Kekeç'in 'Cumhurbaşkanının cesedini çöplüğe atacaklarmış!' başlıklı yazısının bir bölümü şöyle:
" (…)
Bir romancı…
Kardeşi liberal profesör gibi 'Türkiye'nin kurtuluşunu bize çok acı çektirecek büyük bir alt üst oluşa' bağlayan, sıklıkla başvurduğu FETÖ temalarına rağmen utanmadan 'Ben FETÖ'cü değilim, bağımsız bir yazarım' diyebilen bu zat da şöyle buyurmuştu: 'Erdoğan'ı öldürecekler, cesedini bir çöplüğe atacaklar…'
Bunu 'temenni' sadedinde söylemişti.
Sonra da (elbette yine "temenni" sadedinde) bombasını patlatmıştı: "Türkiye sokaklarında tank görülmeden, iç savaş çıktığı anlaşılmaz."(Aynı zatın "Erdoğan halk ayaklanmasıyla gidecek" demişliği de vardır.)
15 Temmuz akşamı tanklar "iç savaş çıkarmak için" sokaklara çıktı.

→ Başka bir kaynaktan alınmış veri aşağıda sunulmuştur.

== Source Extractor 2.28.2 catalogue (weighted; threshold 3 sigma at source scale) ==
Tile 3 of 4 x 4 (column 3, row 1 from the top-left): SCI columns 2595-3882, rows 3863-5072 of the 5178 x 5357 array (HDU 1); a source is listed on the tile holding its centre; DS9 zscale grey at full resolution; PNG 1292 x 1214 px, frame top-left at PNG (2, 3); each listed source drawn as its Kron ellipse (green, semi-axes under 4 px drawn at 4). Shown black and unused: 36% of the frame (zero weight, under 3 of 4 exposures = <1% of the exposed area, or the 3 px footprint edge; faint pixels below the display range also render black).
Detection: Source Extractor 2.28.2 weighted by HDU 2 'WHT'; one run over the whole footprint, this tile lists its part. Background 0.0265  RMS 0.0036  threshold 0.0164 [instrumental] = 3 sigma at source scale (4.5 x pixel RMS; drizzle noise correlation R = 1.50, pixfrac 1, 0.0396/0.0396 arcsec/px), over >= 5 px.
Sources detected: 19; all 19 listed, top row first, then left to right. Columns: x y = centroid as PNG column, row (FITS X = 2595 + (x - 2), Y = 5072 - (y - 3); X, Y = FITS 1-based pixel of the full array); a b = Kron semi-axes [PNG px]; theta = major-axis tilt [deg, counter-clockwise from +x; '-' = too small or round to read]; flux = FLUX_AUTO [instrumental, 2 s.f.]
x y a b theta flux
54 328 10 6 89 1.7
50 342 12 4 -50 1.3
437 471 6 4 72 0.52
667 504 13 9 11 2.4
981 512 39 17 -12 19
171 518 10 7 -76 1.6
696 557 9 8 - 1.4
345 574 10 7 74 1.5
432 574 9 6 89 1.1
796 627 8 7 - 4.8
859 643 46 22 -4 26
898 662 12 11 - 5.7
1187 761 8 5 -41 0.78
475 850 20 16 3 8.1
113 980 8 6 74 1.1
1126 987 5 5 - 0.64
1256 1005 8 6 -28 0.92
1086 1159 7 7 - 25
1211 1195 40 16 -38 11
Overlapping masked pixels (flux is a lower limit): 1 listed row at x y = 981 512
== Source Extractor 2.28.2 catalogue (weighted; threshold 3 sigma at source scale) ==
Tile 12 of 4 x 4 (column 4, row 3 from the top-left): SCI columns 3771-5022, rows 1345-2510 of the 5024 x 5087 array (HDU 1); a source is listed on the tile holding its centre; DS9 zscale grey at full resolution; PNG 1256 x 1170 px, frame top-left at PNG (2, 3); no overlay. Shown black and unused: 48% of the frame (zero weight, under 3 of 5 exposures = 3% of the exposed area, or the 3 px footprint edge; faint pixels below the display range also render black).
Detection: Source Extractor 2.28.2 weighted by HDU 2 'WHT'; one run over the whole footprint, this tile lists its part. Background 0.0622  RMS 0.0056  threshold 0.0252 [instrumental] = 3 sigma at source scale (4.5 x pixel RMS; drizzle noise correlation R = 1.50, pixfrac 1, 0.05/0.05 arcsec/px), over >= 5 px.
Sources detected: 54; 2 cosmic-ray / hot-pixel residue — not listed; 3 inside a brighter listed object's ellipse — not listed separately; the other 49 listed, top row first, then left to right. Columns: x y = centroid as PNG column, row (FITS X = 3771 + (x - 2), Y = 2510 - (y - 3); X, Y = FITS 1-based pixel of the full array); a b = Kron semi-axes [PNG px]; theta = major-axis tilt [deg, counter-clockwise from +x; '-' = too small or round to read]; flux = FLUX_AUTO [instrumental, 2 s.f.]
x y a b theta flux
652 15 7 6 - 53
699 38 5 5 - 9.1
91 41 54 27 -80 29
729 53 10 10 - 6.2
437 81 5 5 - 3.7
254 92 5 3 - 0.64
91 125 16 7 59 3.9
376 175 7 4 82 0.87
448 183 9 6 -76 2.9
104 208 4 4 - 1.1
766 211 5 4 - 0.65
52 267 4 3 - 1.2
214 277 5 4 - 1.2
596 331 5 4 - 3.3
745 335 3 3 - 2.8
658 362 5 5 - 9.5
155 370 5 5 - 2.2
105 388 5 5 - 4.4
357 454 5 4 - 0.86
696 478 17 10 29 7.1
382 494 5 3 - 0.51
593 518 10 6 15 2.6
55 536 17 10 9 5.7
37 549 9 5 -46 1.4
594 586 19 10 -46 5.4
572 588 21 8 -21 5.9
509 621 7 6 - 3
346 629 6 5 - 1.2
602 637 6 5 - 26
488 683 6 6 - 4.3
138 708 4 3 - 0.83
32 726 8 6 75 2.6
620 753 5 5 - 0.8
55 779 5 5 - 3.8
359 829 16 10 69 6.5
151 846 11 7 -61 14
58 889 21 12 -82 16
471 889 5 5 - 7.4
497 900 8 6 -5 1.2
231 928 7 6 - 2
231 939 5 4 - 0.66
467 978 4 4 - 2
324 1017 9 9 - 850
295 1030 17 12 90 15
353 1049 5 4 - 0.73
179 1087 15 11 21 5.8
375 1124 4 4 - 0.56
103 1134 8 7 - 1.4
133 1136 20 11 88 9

Marmaris'e hareket eden suikast timlerinin hedefinde de Cumhurbaşkanı Erdoğan vardı. (Erdoğan'ı öldürüp cesedini çöplüğe atacaklardı. Romancıyı yalancı çıkarmayacaklardı.)
Önce darbenin ideolojik altyapısını hazırlıyorlar, sonra darbede izlenecek yöntemleri deşifre ediyorlar; içeri alınınca da "Biz FETÖ'cü değiliz" diyorlar.
FETÖ'cü değiller ama FETÖ'yle "fikir birliği" içindeler.
Gevşek ağızlı oldukları ve "emanet edilmiş" (!) bilgileri muhafaza edemedikleri için de, kendilerini daha fazla gizleyemiyorlar."